避けて通れぬ働き方改革

全日本トラック協会が、トラック運送業界の働き方改革実現に向けたアクションプランをまとめた。

トラック運送業界では、長時間労働などを背景にドライバー不足が深刻化しており、将来の担い手確保のためにも、働き方改革が喫緊の課題となっている。

トラックを含む自動車運送事業の運転業務については、昨年3月の「働き方改革実行計画」で、年960時間の罰則付き時間外労働上限規制の導入が決定。昨年9月に石井国交相から、業界としてもアクションプランを策定するよう要請されていた。

トラックドライバーの長時間労働抑制、職業としての魅力向上、人手不足対策などを内容としたもので、業界としても主体的に取り組む。

基本方針には、長時間労働の是正はもとより、優秀な人材を呼び込むため、ドライバーの処遇、労働環境、労働条件の改善に努めることを盛り込んだ。物流条件の調整やコスト負担等についての理解促進を図るため、国や荷主を含めた関係者と緊密なコミュニケーションをとるとし、場当たり的な対策ではなく、目標達成に向け途切れることなく取り組むとしている。

その数値目標には、時間外労働が960時間を超えるトラック運転者が発生する事業者の割合を、2021年度に25%、22年度に20%、23年度に10%に、規制の適用が始まる24年度にはゼロとすることを掲げた。

このスケジュールは、19年4月に改正労基法が施行され、それから5年後の24年4月から自動車運転業務にも罰則付きの上限規制が適用されることを前提としている。

ところが、この働き方改革関連法案の雲行きが怪しい。自民党は3月29日、法案を了承し、政府は今週にも国会に提出する構えだが、法案の一部に野党が異を唱えている。関連法案には、▽時間外労働の上限規制▽「同一労働同一賃金」の導入▽高度プロフェッショナル制度の創設――を盛り込んでいるが、このうち野党は、高度プロフェッショナル制度について「残業代ゼロ制度だ」などとして反発を強めている。

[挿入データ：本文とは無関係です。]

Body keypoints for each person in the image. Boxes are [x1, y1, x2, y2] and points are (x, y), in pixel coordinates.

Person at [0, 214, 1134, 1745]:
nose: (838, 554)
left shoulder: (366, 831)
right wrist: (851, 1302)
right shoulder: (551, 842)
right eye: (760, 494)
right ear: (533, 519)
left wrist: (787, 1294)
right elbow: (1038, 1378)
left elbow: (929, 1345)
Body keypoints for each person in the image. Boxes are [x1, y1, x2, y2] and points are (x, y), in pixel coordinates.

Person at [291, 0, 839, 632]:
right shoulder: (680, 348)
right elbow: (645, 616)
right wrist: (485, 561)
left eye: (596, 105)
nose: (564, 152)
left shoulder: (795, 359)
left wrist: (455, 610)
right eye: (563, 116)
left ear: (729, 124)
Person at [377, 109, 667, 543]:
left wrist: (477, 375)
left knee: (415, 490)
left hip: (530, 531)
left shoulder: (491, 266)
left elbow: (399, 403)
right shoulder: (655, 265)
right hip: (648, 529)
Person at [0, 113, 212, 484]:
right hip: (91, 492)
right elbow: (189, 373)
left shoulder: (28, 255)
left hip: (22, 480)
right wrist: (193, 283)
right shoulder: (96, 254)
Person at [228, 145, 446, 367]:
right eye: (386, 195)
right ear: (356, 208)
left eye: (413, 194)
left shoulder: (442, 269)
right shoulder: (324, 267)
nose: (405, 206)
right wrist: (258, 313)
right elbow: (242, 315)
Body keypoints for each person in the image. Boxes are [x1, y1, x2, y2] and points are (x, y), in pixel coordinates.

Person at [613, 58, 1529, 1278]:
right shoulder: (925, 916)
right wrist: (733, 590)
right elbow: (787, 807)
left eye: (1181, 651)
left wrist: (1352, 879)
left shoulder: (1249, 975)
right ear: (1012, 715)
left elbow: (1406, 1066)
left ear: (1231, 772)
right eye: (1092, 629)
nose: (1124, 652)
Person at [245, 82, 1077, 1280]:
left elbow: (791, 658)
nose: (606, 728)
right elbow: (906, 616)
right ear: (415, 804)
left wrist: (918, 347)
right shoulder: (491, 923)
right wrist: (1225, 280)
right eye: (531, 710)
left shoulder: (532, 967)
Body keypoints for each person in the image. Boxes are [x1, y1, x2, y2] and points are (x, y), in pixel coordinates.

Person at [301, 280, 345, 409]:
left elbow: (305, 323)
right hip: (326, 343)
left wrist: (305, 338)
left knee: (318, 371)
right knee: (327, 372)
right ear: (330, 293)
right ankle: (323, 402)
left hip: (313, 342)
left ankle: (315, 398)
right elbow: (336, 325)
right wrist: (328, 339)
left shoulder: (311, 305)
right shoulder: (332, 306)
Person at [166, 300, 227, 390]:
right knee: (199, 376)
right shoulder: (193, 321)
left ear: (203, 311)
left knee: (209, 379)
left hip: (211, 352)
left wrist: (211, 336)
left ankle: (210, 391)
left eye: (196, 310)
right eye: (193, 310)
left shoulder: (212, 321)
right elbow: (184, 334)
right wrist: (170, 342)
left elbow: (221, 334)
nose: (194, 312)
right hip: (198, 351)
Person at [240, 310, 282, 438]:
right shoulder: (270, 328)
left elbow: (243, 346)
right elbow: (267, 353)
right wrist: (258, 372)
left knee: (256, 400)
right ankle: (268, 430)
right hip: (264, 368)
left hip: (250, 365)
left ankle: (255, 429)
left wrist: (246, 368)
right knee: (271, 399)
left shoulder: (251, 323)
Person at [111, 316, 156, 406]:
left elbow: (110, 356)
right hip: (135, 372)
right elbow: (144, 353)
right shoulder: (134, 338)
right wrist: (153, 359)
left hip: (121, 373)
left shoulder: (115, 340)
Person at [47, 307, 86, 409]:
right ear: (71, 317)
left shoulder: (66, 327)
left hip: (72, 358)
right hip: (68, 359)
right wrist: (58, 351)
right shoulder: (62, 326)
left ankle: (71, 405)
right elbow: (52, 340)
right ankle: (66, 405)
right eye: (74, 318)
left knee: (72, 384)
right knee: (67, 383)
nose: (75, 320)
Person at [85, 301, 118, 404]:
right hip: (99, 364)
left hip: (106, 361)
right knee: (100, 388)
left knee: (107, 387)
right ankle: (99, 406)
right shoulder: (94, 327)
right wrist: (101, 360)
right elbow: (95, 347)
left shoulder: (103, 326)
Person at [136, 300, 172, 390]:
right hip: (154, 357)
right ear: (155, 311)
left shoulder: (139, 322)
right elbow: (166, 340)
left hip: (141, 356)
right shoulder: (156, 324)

当初法案に盛り込む予定だった、裁量労働制の適用拡大については、厚生労働省の調査に誤りが見つかったこともあり、法案から削除されたばかりだ。

トラックの働き方改革は、ドライバー不足に喘ぐ業界にとって、避けて通れない道だ。これまでトラックを湯水のように使ってきた荷主にとっても、考え方を改めるべき時だ。国会の争いとは別に、その趣旨、内容を先取りしたい。